Page-level text extractions:
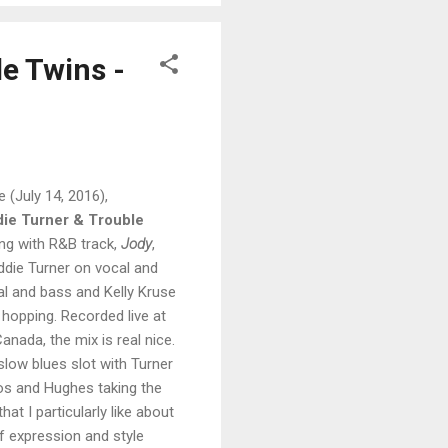
le Twins -
e (July 14, 2016),
ie Turner & Trouble
ing with R&B track,
Jody
,
 Eddie Turner on vocal and
al and bass and Kelly Kruse
 hopping. Recorded live at
anada, the mix is real nice.
slow blues slot with Turner
los and Hughes taking the
hat I particularly like about
of expression and style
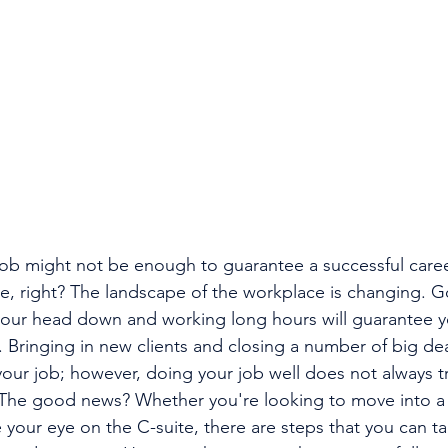
job might not be enough to guarantee a successful care
ive, right? The landscape of the workplace is changing. G
your head down and working long hours will guarantee y
. Bringing in new clients and closing a number of big d
your job; however, doing your job well does not always tr
. The good news? Whether you're looking to move into
 your eye on the C-suite, there are steps that you can ta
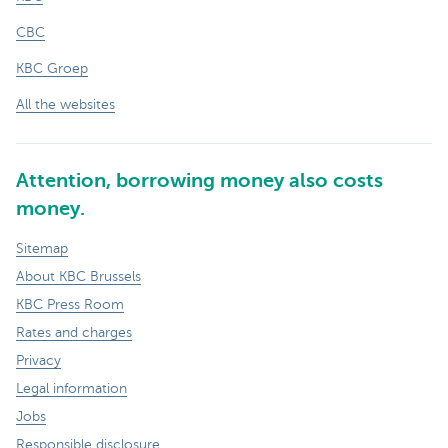
CBC
KBC Groep
All the websites
Attention, borrowing money also costs
money.
Sitemap
About KBC Brussels
KBC Press Room
Rates and charges
Privacy
Legal information
Jobs
Responsible disclosure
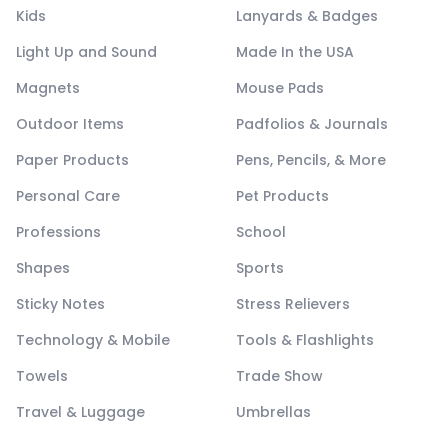
Kids
Lanyards & Badges
Light Up and Sound
Made In the USA
Magnets
Mouse Pads
Outdoor Items
Padfolios & Journals
Paper Products
Pens, Pencils, & More
Personal Care
Pet Products
Professions
School
Shapes
Sports
Sticky Notes
Stress Relievers
Technology & Mobile
Tools & Flashlights
Towels
Trade Show
Travel & Luggage
Umbrellas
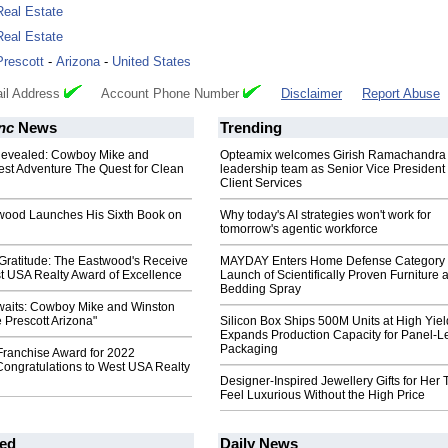
Real Estate
Real Estate
Prescott
-
Arizona
-
United States
il Address
Account Phone Number
Disclaimer
Report Abuse
Inc
News
Trending
Revealed: Cowboy Mike and
Opteamix welcomes Girish Ramachandra t
est Adventure The Quest for Clean
leadership team as Senior Vice President 
Client Services
wood Launches His Sixth Book on
Why today's AI strategies won't work for
tomorrow's agentic workforce
Gratitude: The Eastwood's Receive
MAYDAY Enters Home Defense Category 
t USA Realty Award of Excellence
Launch of Scientifically Proven Furniture 
Bedding Spray
waits: Cowboy Mike and Winston
e Prescott Arizona"
Silicon Box Ships 500M Units at High Yiel
Expands Production Capacity for Panel-L
Packaging
Franchise Award for 2022
Congratulations to West USA Realty
Designer-Inspired Jewellery Gifts for Her 
Feel Luxurious Without the High Price
ed
Daily News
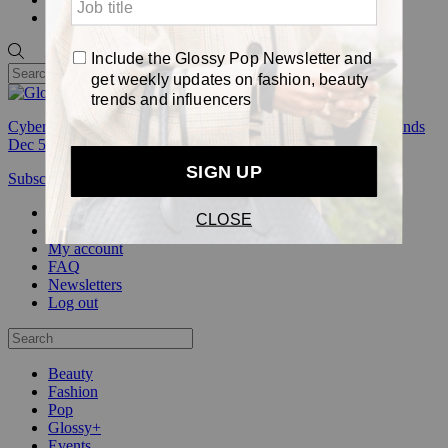
Pop
Cyber Week:
Save 50% on a 3-month Glossy+ membership. Ends
Dec 5.
Subscribe
Login
Glossy+ Member
Subscribe Now
Glossy+ homepage
My account
FAQ
Newsletters
Log out
Beauty
Fashion
Pop
Glossy+
Events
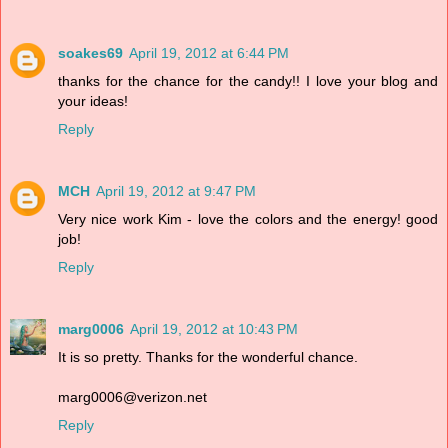
soakes69
April 19, 2012 at 6:44 PM
thanks for the chance for the candy!! I love your blog and
your ideas!
Reply
MCH
April 19, 2012 at 9:47 PM
Very nice work Kim - love the colors and the energy! good
job!
Reply
marg0006
April 19, 2012 at 10:43 PM
It is so pretty. Thanks for the wonderful chance.
marg0006@verizon.net
Reply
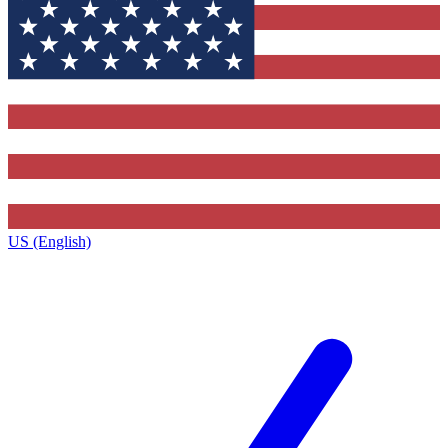
US (English)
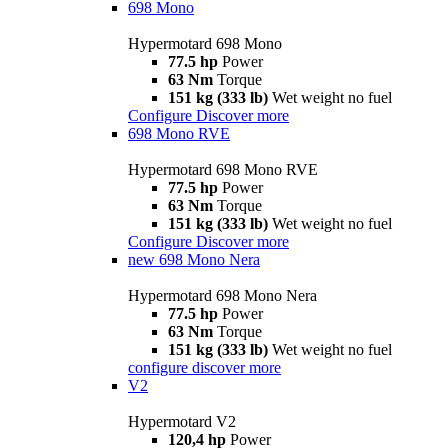
698 Mono
Hypermotard 698 Mono
77.5 hp
Power
63 Nm
Torque
151 kg (333 lb)
Wet weight no fuel
Configure
Discover more
698 Mono RVE
Hypermotard 698 Mono RVE
77.5 hp
Power
63 Nm
Torque
151 kg (333 lb)
Wet weight no fuel
Configure
Discover more
new
698 Mono Nera
Hypermotard 698 Mono Nera
77.5 hp
Power
63 Nm
Torque
151 kg (333 lb)
Wet weight no fuel
configure
discover more
V2
Hypermotard V2
120,4 hp
Power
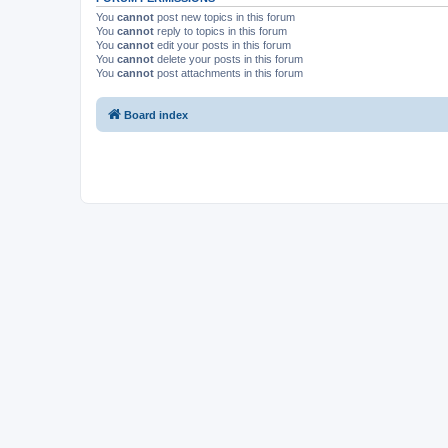
You
cannot
post new topics in this forum
You
cannot
reply to topics in this forum
You
cannot
edit your posts in this forum
You
cannot
delete your posts in this forum
You
cannot
post attachments in this forum
Board index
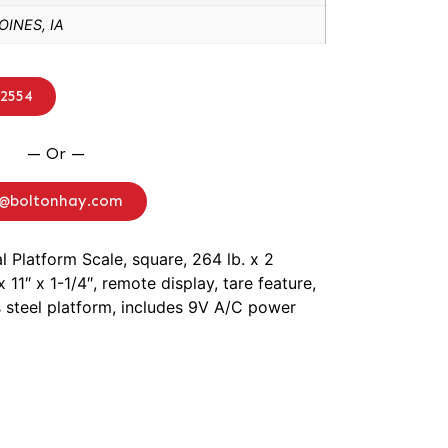
INES, IA
-2554
— Or —
o@boltonhay.com
al Platform Scale, square, 264 lb. x 2
x 11″ x 1-1/4″, remote display, tare feature,
s steel platform, includes 9V A/C power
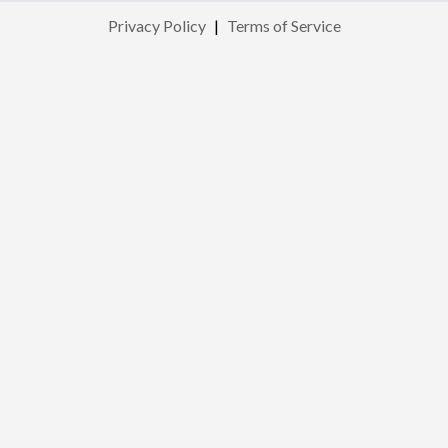
Privacy Policy
|
Terms of Service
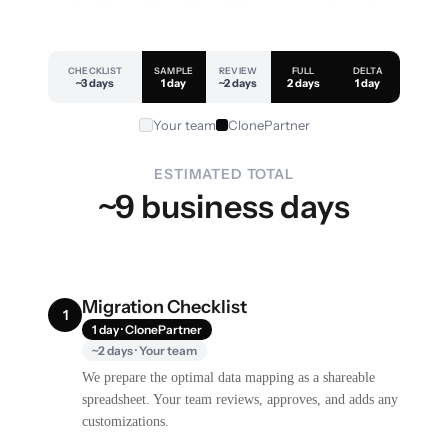
CHECKLIST
SAMPLE
REVIEW
FULL
DELTA
~3 days
1 day
~2 days
2 days
1 day
Your team
ClonePartner
ESTIMATED TOTAL
~9 business days
Migration Checklist
1
1 day · ClonePartner
~2 days · Your team
We prepare the optimal data mapping as a shareable
spreadsheet. Your team reviews, approves, and adds any
customizations.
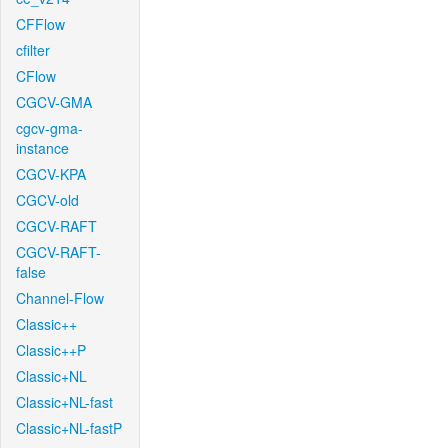
CFFlow
cfilter
CFlow
CGCV-GMA
cgcv-gma-
instance
CGCV-KPA
CGCV-old
CGCV-RAFT
CGCV-RAFT-
false
Channel-Flow
Classic++
Classic++P
Classic+NL
Classic+NL-fast
Classic+NL-fastP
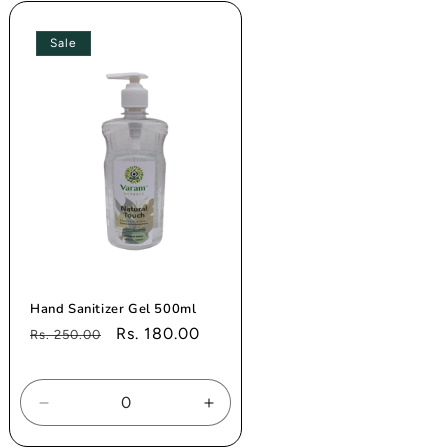
Title
Title
Sale
Hand Sanitizer Gel 500ml
Regular
Sale
Rs. 180.00
Rs. 250.00
price
price
se
Decrease
Increase
ty
quantity
quantity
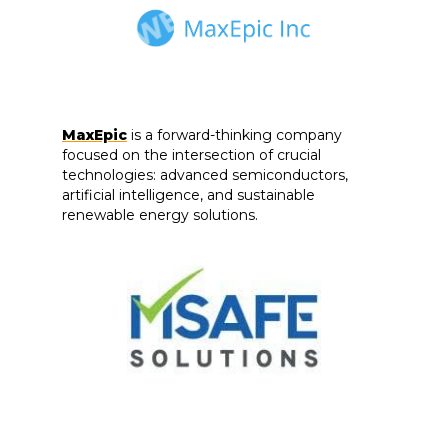
MaxEpic
is a forward-thinking company
focused on the intersection of crucial
technologies: advanced semiconductors,
artificial intelligence, and sustainable
renewable energy solutions.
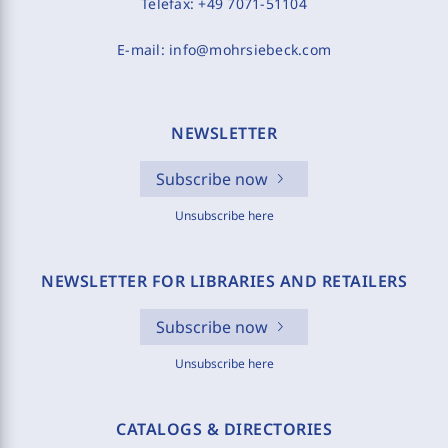
Telefax:
+49 7071-51104
E-mail:
info@mohrsiebeck.com
NEWSLETTER
Subscribe now
Unsubscribe here
NEWSLETTER FOR LIBRARIES AND RETAILERS
Subscribe now
Unsubscribe here
CATALOGS & DIRECTORIES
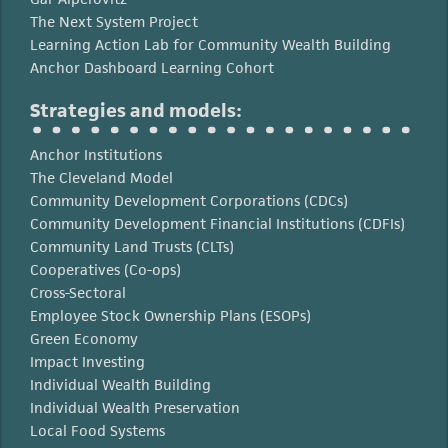
The Next System Project
Learning Action Lab for Community Wealth Building
Anchor Dashboard Learning Cohort
Strategies and models:
Anchor Institutions
The Cleveland Model
Community Development Corporations (CDCs)
Community Development Financial Institutions (CDFIs)
Community Land Trusts (CLTs)
Cooperatives (Co-ops)
Cross-Sectoral
Employee Stock Ownership Plans (ESOPs)
Green Economy
Impact Investing
Individual Wealth Building
Individual Wealth Preservation
Local Food Systems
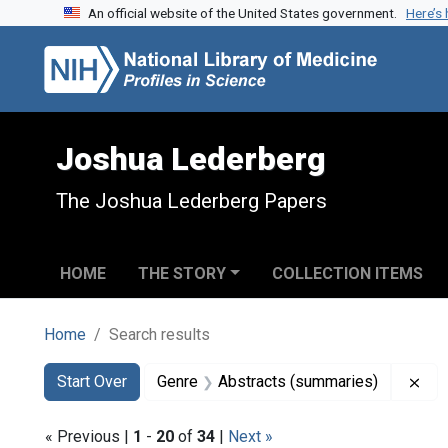
An official website of the United States government.
Here’s
Skip to search
Skip to main content
Skip to first result
Joshua Lederberg
The Joshua Lederberg Papers
HOME
THE STORY
COLLECTION ITEMS
Home
Search results
Search
Search Constraints
You searched for:
Rem
Start Over
Genre
Abstracts (summaries)
« Previous |
1
-
20
of
34
|
Next »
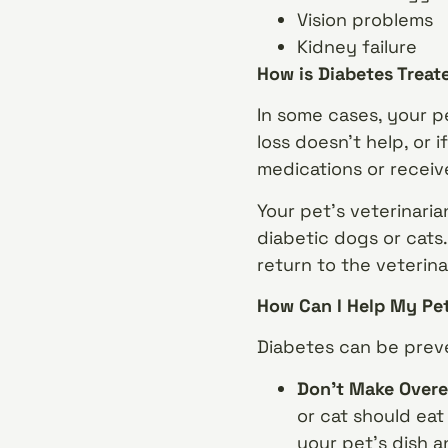
Vision problems
Kidney failure
How is Diabetes Treat
In some cases, your p
loss doesn’t help, or 
medications or receive
Your pet’s veterinari
diabetic dogs or cats.
return to the veterina
How Can I Help My Pe
Diabetes can be preve
Don’t Make Overe
or cat should eat
your pet’s dish 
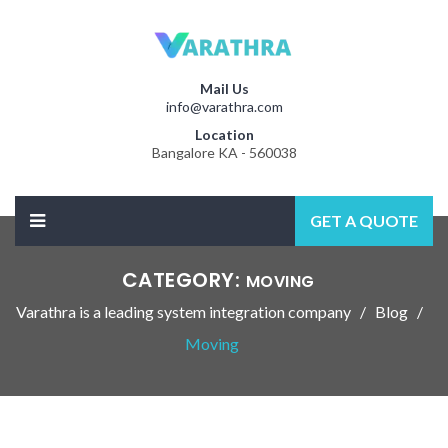
Mail Us
info@varathra.com
Location
Bangalore KA - 560038
GET A QUOTE
CATEGORY:
MOVING
Varathra is a leading system integration company
Blog
Moving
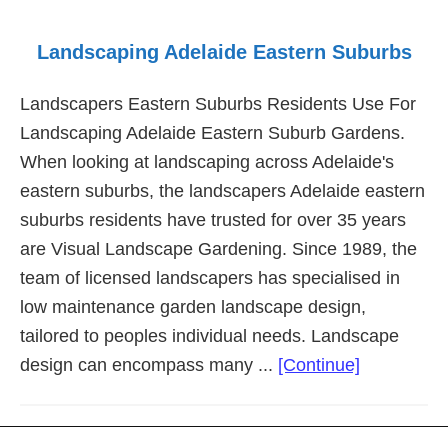
Landscaping Adelaide Eastern Suburbs
Landscapers Eastern Suburbs Residents Use For
Landscaping Adelaide Eastern Suburb Gardens.
When looking at landscaping across Adelaide's
eastern suburbs, the landscapers Adelaide eastern
suburbs residents have trusted for over 35 years
are Visual Landscape Gardening. Since 1989, the
team of licensed landscapers has specialised in
low maintenance garden landscape design,
tailored to peoples individual needs. Landscape
about
design can encompass many ...
[Continue]
Landscapi
Adelaide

> [Work order] All lines that hold the word "Classic" should be copied from the data.

> [Exercise output]
Classic++
Classic++P
Classic+NL
Classic+NL-fast
Classic+NL-fastP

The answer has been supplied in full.